I’d watched them coming up the path before they stopped. They marched along, veering toward this bush or that trunk like a flock of Canada geese, they were a living, breathing billboard to those fearful or skeptical of vaccine safety and/or efficacy. More than that, they were, for me, a first glance of the joy of truly arriving. The women didn’t carry a sign, but if they did, I feel sure it would have read: We Made It! Or, maybe, Be Not Afraid.


Before you start sending me all the science on variants and the percentages needed for herd immunity, which we are still far from achieving in the US at this writing, stop. Or, before you forward crushing videos of the chaos, and death that COVID-19 is now devastating India, don’t. I know. I know the pandemic is NOT over.


I track case trends like sports nuts follow stats. I understand it will be some time before this version of the word “pandemic” is shoved back into its Pandora’s box to lie in wait for the next ugly virus.


But to see those smiles! To see them in a group, on the faces of members of the population most devastated by this pandemic. My heart nearly leapt out of my chest.


It wasn’t just that I could see their smiles beneath shimmering eyes or that I saw virtually no stress on their faces or that this gaggle seemed so darn “normal” pointing at plants and flipping through plant guide books.

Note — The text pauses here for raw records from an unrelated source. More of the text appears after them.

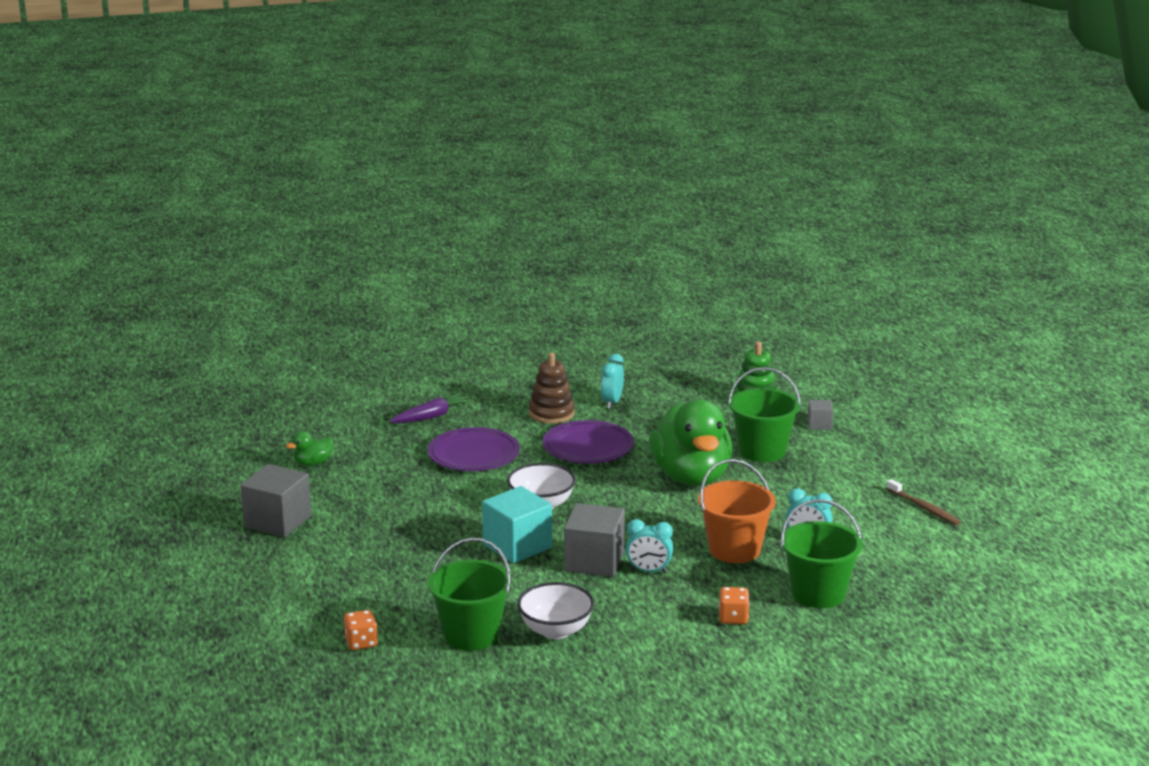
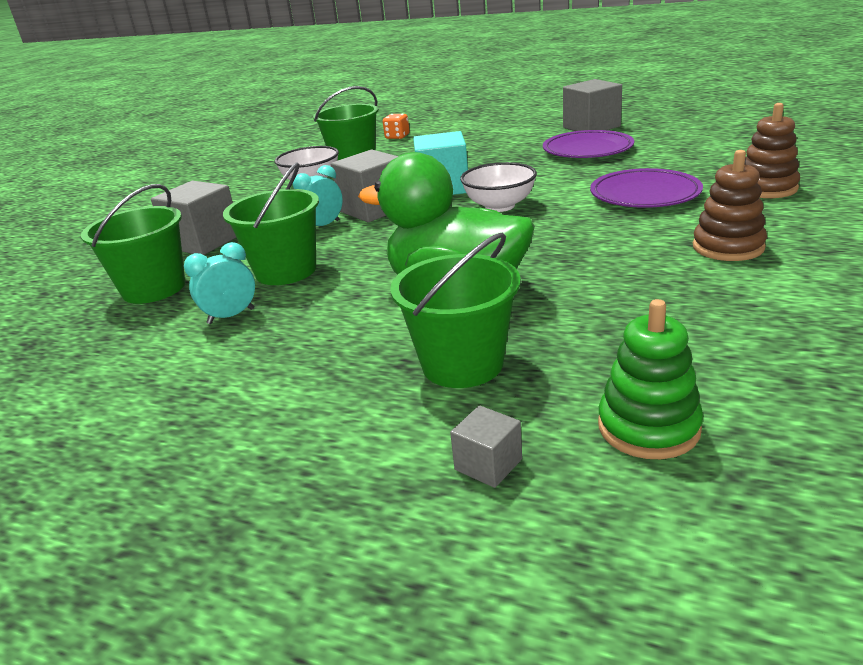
camera: 130 degrees right, 5 degrees up
(313, 463) = (688, 140): green duck -> none
(432, 416) = (766, 188): purple carrot -> brown stacking toy
(588, 447) = (604, 249): purple plate -> purple plate (587, 150)
(612, 402) = (739, 293): turquoise clock -> none
(733, 618) = (204, 242): orange dice -> grey cube
(734, 550) = (286, 271): orange bucket -> green bucket
(924, 508) = (130, 440): brown toothbrush -> none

It was that they could see my smile too, that we smiled at each other freely fully, that I had no anxiety for them or myself.


It was that the CDC this week finally announced officially what scientists have known for a while but the public has been confused about. Being socially distanced outside without a mask is safe. Being outside in a group where all are fully vaccinated is more safe. It poses infinitesimally small to no risk.


Part of my heart burst lay in the fact that we, complete strangers, could connect and communicate in the way that humans are made to connect and communicate. We could relate through eyes unimpeded by creeping masks, through the sense of smell no longer cut off by two layers of cloth, through our mouths free to smile and be seen and be heard rather than muffled. It was the exchange of full facial expressions.


What got me was the simple fact that this group of elderly women, three of whom shared they’d been isolated in assisted living for months, could now gather not just as pairs six feet apart, but as a community close enough to feel each other’s warmth.


By now I’ve begun to forget the sense of connection that comes with gathering. Do you remember the energizing buzz of strangers elbow-to-elbow at a rock concert or movie theater? Or the thrill of thousands gathered for fireworks on a sunny 4th of July? Did we once gather 30 members of our family around the table for Thanksgiving?


Seeing elders reclaiming life en masse delivered me beyond hope into the sureness that we, as a nation and world, will soon arrive to a place beyond COVID. I will soon see my favorite artists play live. I will soon find myself sitting at family dining tables extended by end-to-end card tables.


I stopped so Posie could collect pets.


“We’re vaccinated too,” I trumpeted too, wondering if this will become our new way of greeting fellow humans. That I was also anointed by needle only made the smiles in the group wider.


“Isn’t this marvelous?” the ringleader beamed.

As I stood there unmasked, shooting the breeze about local flora and fauna rather than killer viruses, the sun came out over the trees and shined down on the path like a spotlight from heaven. The grass around us shined, the leaves shined, the blossoms shined, our bodies shined, suddenly illuminated in golden rays of light. Their smiles and mine did too, heralding the almost-but-not-yet-fully written end of this grim story:


“Stand close,” it will say. “Look me in the eyes, breathe the air I breathe, live outside of fear.”


If, for whatever reason, you can't and don't want to be vaccinated, I understand and I support your right to make the decision that's best for you. Vaccines are a deeply person question along with a communal question. I deal with it every day in my birth work.


But if you can, I hope you will. And then I hope you join some senior ladies under a warm, warm sun.